Problem requirements: Output all of the lines below exactly, and leave out each image.

Information:
------
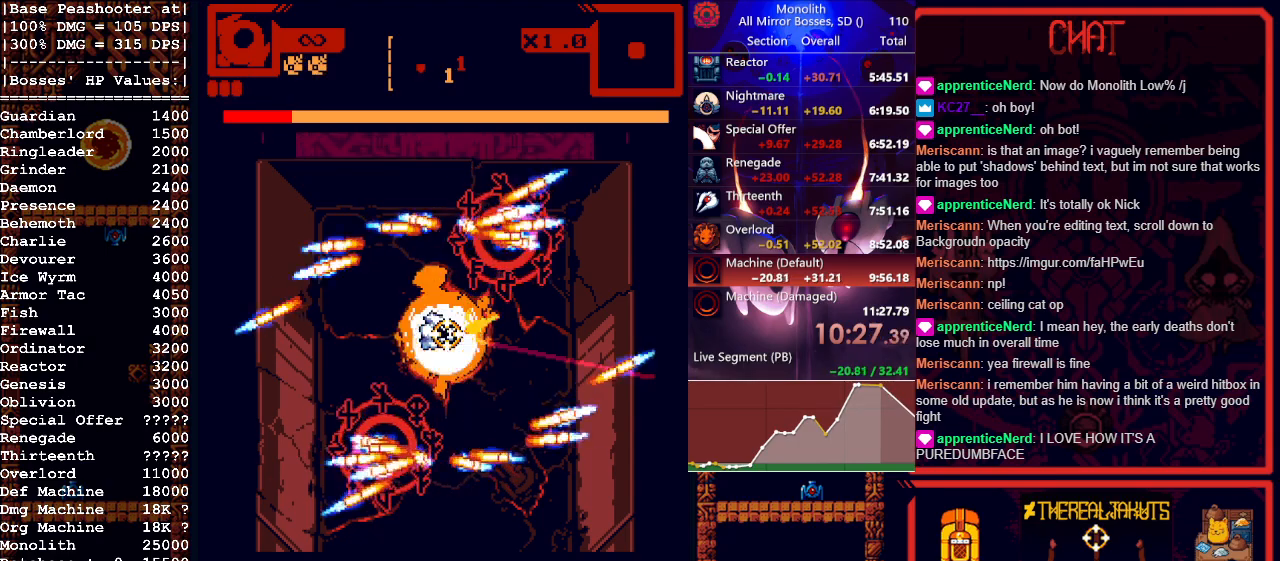
{"keys": [], "mouse": ["left"], "events": []}
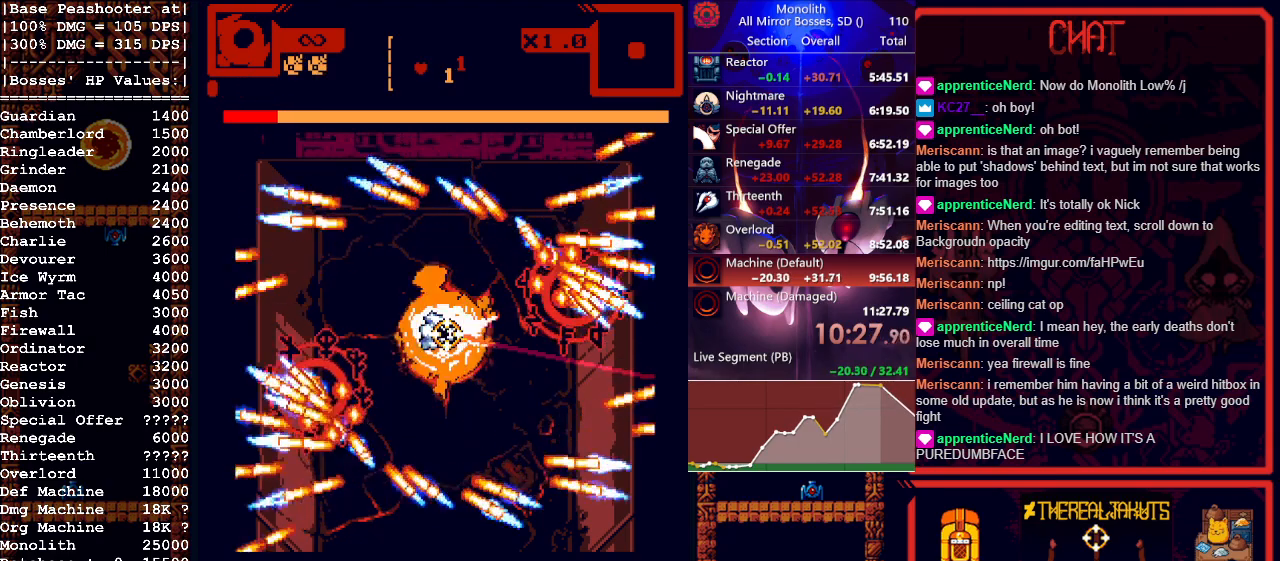
{"keys": [], "mouse": ["left"], "events": [[33, "d", "down"], [133, "d", "up"], [267, "s", "down"], [450, "s", "up"]]}
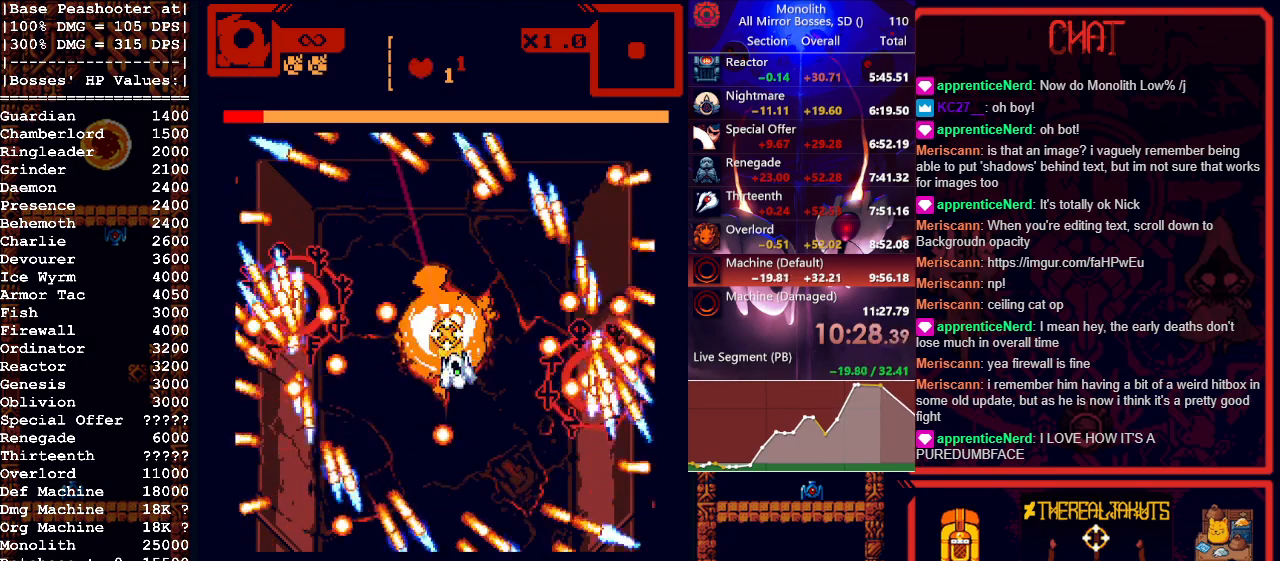
{"keys": ["a", "w"], "mouse": ["left"], "events": [[283, "w", "down"], [417, "a", "down"]]}
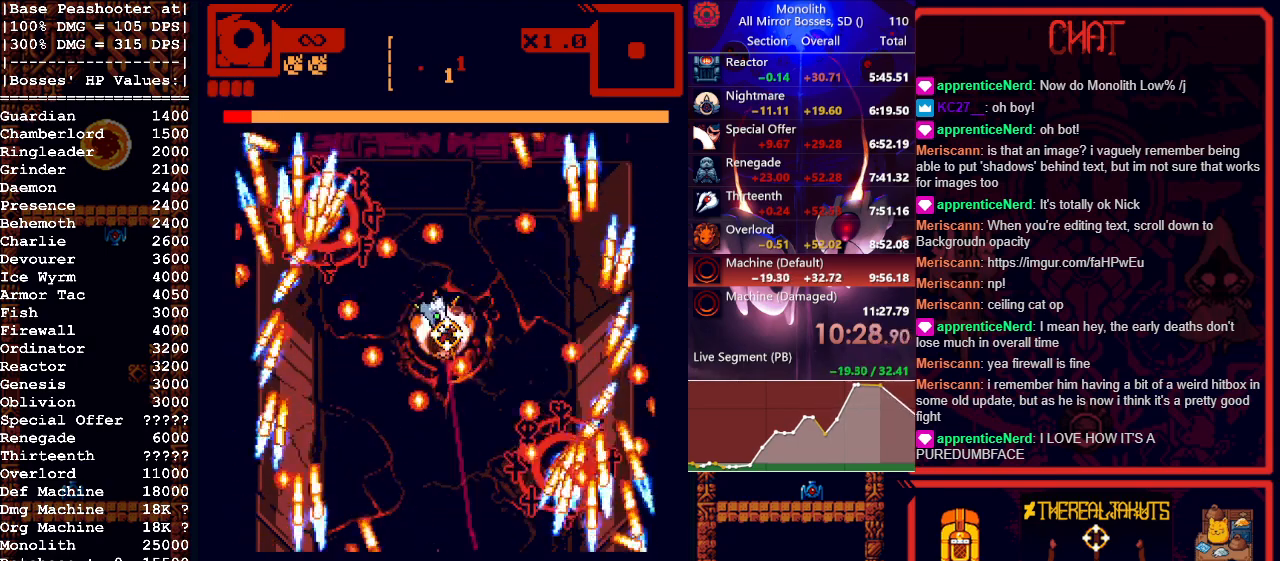
{"keys": [], "mouse": ["left"], "events": [[17, "a", "up"], [17, "w", "up"], [300, "d", "down"], [383, "d", "up"]]}
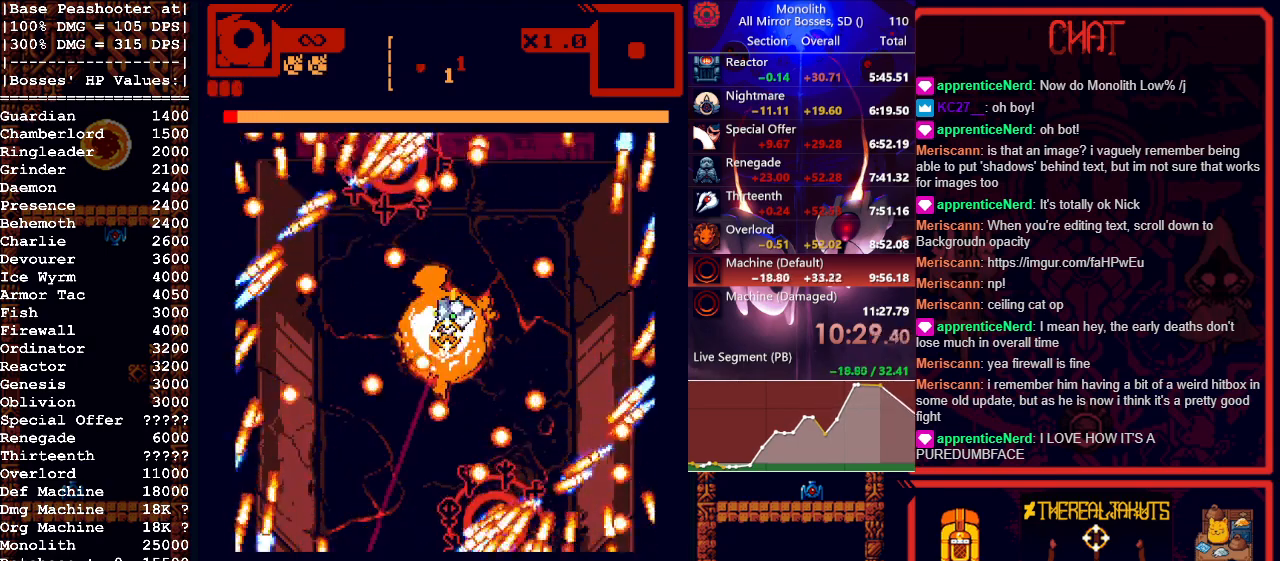
{"keys": ["w"], "mouse": ["left"], "events": [[183, "s", "down"], [217, "a", "down"], [317, "s", "up"], [417, "a", "up"], [450, "w", "down"]]}
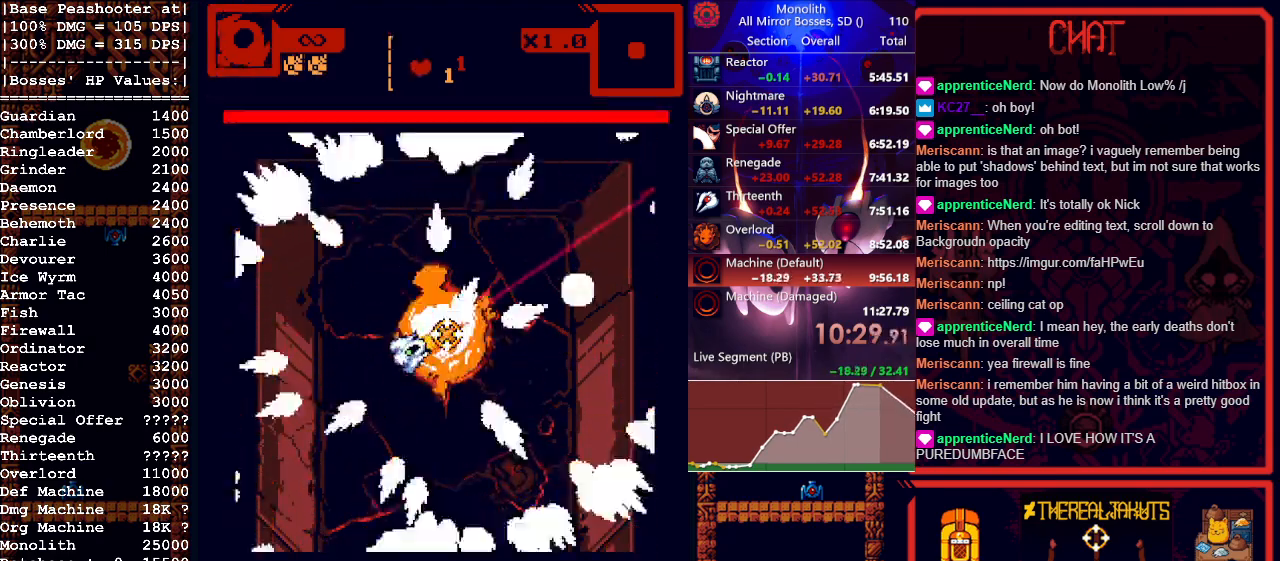
{"keys": ["d"], "mouse": [], "events": [[50, "w", "up"], [333, "mouse_left", "up"], [433, "d", "down"]]}
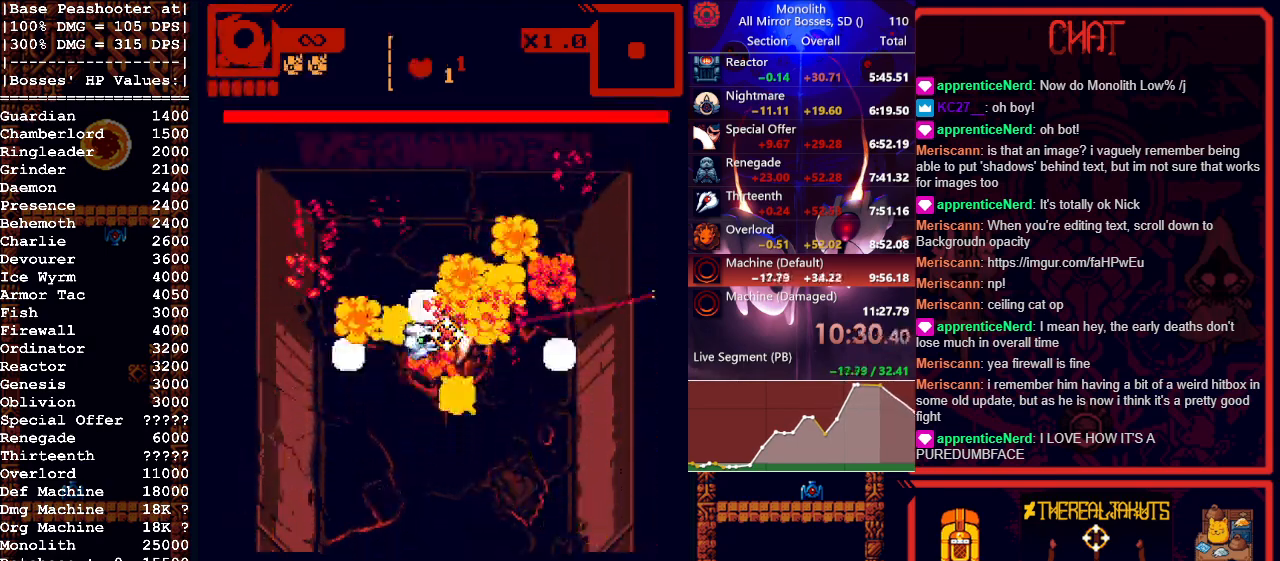
{"keys": ["s"], "mouse": [], "events": [[67, "s", "down"], [117, "d", "up"]]}
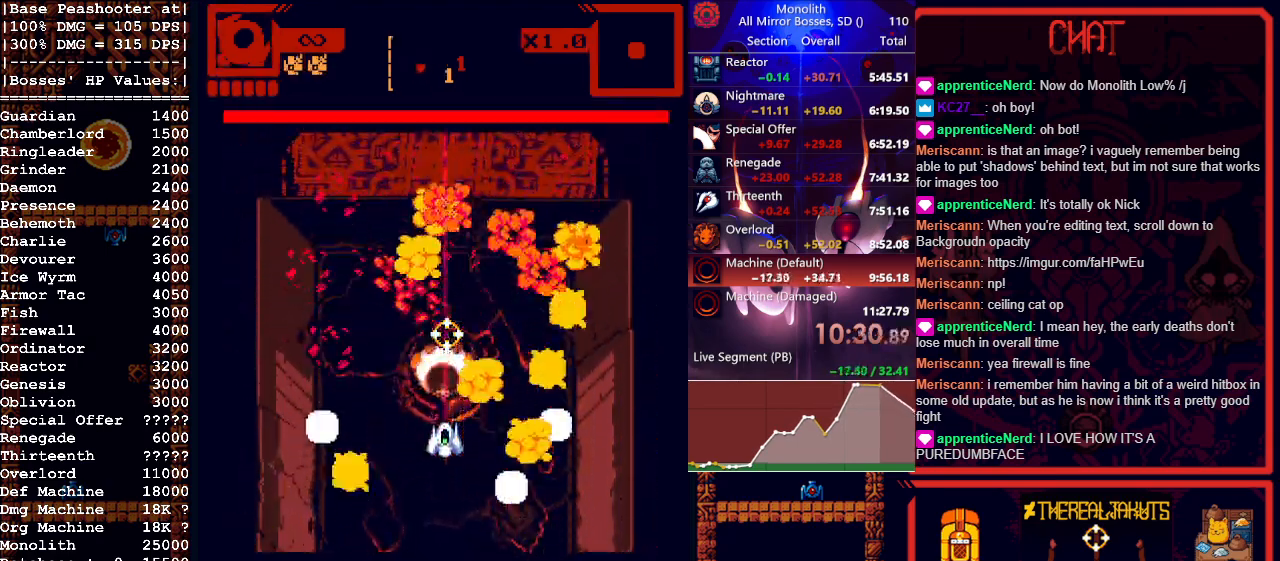
{"keys": [], "mouse": [], "events": [[233, "s", "up"]]}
------
Output of the exercise:
{"keys": [], "mouse": ["left"], "events": []}
{"keys": [], "mouse": ["left"], "events": [[33, "d", "down"], [133, "d", "up"], [267, "s", "down"], [450, "s", "up"]]}
{"keys": ["a", "w"], "mouse": ["left"], "events": [[283, "w", "down"], [417, "a", "down"]]}
{"keys": [], "mouse": ["left"], "events": [[17, "a", "up"], [17, "w", "up"], [300, "d", "down"], [383, "d", "up"]]}
{"keys": ["w"], "mouse": ["left"], "events": [[183, "s", "down"], [217, "a", "down"], [317, "s", "up"], [417, "a", "up"], [450, "w", "down"]]}
{"keys": ["d"], "mouse": [], "events": [[50, "w", "up"], [333, "mouse_left", "up"], [433, "d", "down"]]}
{"keys": ["s"], "mouse": [], "events": [[67, "s", "down"], [117, "d", "up"]]}
{"keys": [], "mouse": [], "events": [[233, "s", "up"]]}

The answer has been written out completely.